---------- TEXT BLOCK
Automating Whole Genome Sequencing: A Representative System for High-Throughput Library Preparation

Whole Genome Sequencing (WGS) workflows demand robust automation that balances throughput, reproducibility, and traceability. For high-throughput sequencing labs, the ability to process hundreds of DNA samples per day with minimal operator touchpoints is essential to meet demand at scale. 

At HighRes Biosolutions, we design modular automation systems capable of processing thousands of DNA samples in under 24 hours. This write-up explores a representative architecture for a WGS production system, designed around pre- and post-PCR workflows, and optimized through CellarioScheduler simulations to automate library preparation from 384 DNA samples across four 96 well plates per day. 

Workflow Goals: End-to-End DNA Processing at Scale 

This representative WGS system was designed to deliver: 

• DNA QC and Normalization across hundreds of samples per run 

• Automated library preparation including fragmentation, bead cleanup, adaptor ligation, and size selection 

• Parallelized PCR enrichment and purification 

• Post-PCR QC and pooling for sequencing-ready libraries 

The operational target was to process 384 samples daily while ensuring assay consistency, minimized consumable waste, and compatibility with stringent sequencing QC requirements. 

Figure 1. Representative system for WGS production.

System Architecture: Modular, Pre/Post-PCR Design 

The system layout reflects the need to separate Pre-PCR and Post-PCR environments, while maintaining fully automated sample handoffs. 

 Figure 2. Design layout of representative WGS production system.  

Pre-PCR devices include: 

• Liquid Handling: 2x Beckman Coulter Biomek i5 (Span-8) 

• Robotics & Storage: HighRes ACell robotic arm on rail, PlateHotels, Cytomat incubators (ambient + refrigerated) 

• Consumables & Prep: Plate sealer (Agilent PlateLoc), plate peeler (Azenta Automated Plate Seal Remover (formerly Brooks XPeel®), barcode scanner, LidValet, and PlateOrient 

• Reagent Handling & Mixing: Multidrop Combi dispenser, BioShake mixers, MicroSpin centrifuge, magnetic base nests 

• Expansion Capacity: Space for Covaris LE220R fragmentation and additional modules 

Post-PCR devices include: 

• Liquid Handling: Beckman Coulter Biomek i5 (Span-8) 

• Robotics & Storage: HighRes ACell robotic arm on rail, PlateHotels, Cytomat incubator, automated airlock doors 

• Amplification & QC: QuantStudio qPCR, Agilent Fragment Analyzer, Varioskan LUX multimode reader 

• Consumables & Prep: PlateLoc/Automated Plate Seal Remover (formerly XPeel®), barcode scanner, LidValet, PlateOrient 

• Reagent Handling & Mixing: Multidrop Combi dispensers, MicroSpin centrifuge, magnetic base nests 

This modular approach ensures that scale-up is straightforward due to additional hotels or secondary liquid handlers that can be integrated without redesigning the full system. 

Workflow Considerations: Protocol Design in 9 Parts 

Cellario protocols were designed and simulated in nine linked parts, each reflecting a stage of the sequencing prep workflow. 

Figure 3. CellarioScheduler Protocol Overview for Part 3: Fragmentation 

1. DNA QC – stamping to fragment analysis plates (~3 hours)
--------------------
---------- SOURCE DATA
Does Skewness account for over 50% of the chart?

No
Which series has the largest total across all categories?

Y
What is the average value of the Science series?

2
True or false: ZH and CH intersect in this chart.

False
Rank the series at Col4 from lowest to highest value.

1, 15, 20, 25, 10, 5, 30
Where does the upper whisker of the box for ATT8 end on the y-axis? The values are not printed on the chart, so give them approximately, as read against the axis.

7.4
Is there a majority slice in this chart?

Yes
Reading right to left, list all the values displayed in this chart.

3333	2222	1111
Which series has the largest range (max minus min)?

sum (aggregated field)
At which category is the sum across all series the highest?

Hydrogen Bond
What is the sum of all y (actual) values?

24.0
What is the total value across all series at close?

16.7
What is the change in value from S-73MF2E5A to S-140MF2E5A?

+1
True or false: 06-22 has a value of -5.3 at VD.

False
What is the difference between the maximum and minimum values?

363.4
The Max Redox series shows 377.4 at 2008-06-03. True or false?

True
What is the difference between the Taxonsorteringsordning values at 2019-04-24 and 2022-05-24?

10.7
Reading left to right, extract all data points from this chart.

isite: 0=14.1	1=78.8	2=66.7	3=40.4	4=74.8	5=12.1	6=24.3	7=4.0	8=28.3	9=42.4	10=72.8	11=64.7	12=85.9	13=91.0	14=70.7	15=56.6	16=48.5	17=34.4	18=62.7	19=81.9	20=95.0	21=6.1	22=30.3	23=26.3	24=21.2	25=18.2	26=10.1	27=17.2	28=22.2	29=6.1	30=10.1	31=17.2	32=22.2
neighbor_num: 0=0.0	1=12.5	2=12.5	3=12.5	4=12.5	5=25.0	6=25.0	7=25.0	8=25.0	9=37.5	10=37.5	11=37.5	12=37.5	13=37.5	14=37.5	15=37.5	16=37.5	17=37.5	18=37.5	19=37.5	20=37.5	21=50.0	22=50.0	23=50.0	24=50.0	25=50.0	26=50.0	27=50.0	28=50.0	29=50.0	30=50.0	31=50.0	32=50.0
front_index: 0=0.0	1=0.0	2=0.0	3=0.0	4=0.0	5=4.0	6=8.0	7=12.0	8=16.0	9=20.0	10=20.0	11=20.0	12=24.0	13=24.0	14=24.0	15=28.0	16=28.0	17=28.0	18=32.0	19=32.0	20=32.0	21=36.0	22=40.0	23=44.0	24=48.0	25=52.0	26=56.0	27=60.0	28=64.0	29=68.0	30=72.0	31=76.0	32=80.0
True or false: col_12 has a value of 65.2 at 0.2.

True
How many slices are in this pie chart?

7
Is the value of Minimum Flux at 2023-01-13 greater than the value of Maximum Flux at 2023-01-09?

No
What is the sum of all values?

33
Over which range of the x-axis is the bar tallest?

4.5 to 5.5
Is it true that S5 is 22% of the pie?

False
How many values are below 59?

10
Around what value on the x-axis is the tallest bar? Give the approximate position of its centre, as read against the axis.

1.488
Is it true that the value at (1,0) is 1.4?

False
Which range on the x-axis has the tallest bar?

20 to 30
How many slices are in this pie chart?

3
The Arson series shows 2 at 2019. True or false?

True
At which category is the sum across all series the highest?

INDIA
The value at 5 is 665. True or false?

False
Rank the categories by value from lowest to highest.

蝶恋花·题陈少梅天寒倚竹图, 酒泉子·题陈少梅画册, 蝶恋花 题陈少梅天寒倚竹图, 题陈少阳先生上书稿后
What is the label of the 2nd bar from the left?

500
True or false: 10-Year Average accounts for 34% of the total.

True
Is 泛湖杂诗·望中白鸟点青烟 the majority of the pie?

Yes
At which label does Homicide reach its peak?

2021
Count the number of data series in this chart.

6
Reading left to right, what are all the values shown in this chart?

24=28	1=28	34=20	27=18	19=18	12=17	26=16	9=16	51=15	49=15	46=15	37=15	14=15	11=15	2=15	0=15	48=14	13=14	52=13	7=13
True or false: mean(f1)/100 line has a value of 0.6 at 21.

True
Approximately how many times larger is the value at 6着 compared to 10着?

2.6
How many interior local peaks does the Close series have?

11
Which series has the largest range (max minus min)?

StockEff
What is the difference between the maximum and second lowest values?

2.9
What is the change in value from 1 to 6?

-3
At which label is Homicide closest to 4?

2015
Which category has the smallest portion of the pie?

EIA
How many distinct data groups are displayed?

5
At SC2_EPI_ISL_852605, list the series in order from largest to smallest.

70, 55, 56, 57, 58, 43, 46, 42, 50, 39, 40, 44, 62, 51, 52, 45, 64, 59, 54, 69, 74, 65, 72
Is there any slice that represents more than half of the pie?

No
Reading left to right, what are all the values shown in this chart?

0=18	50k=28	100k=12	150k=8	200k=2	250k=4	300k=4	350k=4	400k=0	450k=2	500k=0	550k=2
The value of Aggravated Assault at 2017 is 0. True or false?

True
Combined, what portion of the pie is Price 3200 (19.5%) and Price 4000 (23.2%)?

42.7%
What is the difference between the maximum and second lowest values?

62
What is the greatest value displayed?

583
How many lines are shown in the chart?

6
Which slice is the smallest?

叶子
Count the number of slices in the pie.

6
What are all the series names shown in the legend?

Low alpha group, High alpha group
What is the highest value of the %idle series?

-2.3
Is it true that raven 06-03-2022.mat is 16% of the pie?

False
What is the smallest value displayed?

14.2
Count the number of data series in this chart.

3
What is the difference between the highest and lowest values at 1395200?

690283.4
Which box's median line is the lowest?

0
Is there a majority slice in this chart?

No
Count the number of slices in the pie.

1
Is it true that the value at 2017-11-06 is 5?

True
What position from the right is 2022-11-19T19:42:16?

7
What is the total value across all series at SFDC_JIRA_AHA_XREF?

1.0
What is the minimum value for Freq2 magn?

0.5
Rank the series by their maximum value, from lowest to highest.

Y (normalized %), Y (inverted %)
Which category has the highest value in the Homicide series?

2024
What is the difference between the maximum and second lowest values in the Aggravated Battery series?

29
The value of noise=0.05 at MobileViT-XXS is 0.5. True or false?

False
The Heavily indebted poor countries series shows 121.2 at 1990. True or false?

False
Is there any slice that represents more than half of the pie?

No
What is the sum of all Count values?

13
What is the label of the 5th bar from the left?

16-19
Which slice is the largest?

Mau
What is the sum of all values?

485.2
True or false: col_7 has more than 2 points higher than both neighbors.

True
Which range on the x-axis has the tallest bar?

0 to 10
--------------------
## ACTIVITY 1
In the page on automating whole genome sequencing, into how many linked parts were the Cellario protocols designed and simulated?
## ACTIVITY 2
List every item that the page on automating whole genome sequencing names under Robotics & Storage for the Post-PCR devices.
## ACTIVITY 3
Reproduce the part of the page on automating whole genome sequencing between "Workflow Considerations: Protocol" and "plates (~3 hours)", inclusive.

## TASK RESPONSE 1
Nine

## TASK RESPONSE 2
HighRes ACell robotic arm on rail, PlateHotels, Cytomat incubator, automated airlock doors

## TASK RESPONSE 3
Workflow Considerations: Protocol Design in 9 Parts 

Cellario protocols were designed and simulated in nine linked parts, each reflecting a stage of the sequencing prep workflow. 

Figure 3. CellarioScheduler Protocol Overview for Part 3: Fragmentation 

1. DNA QC – stamping to fragment analysis plates (~3 hours)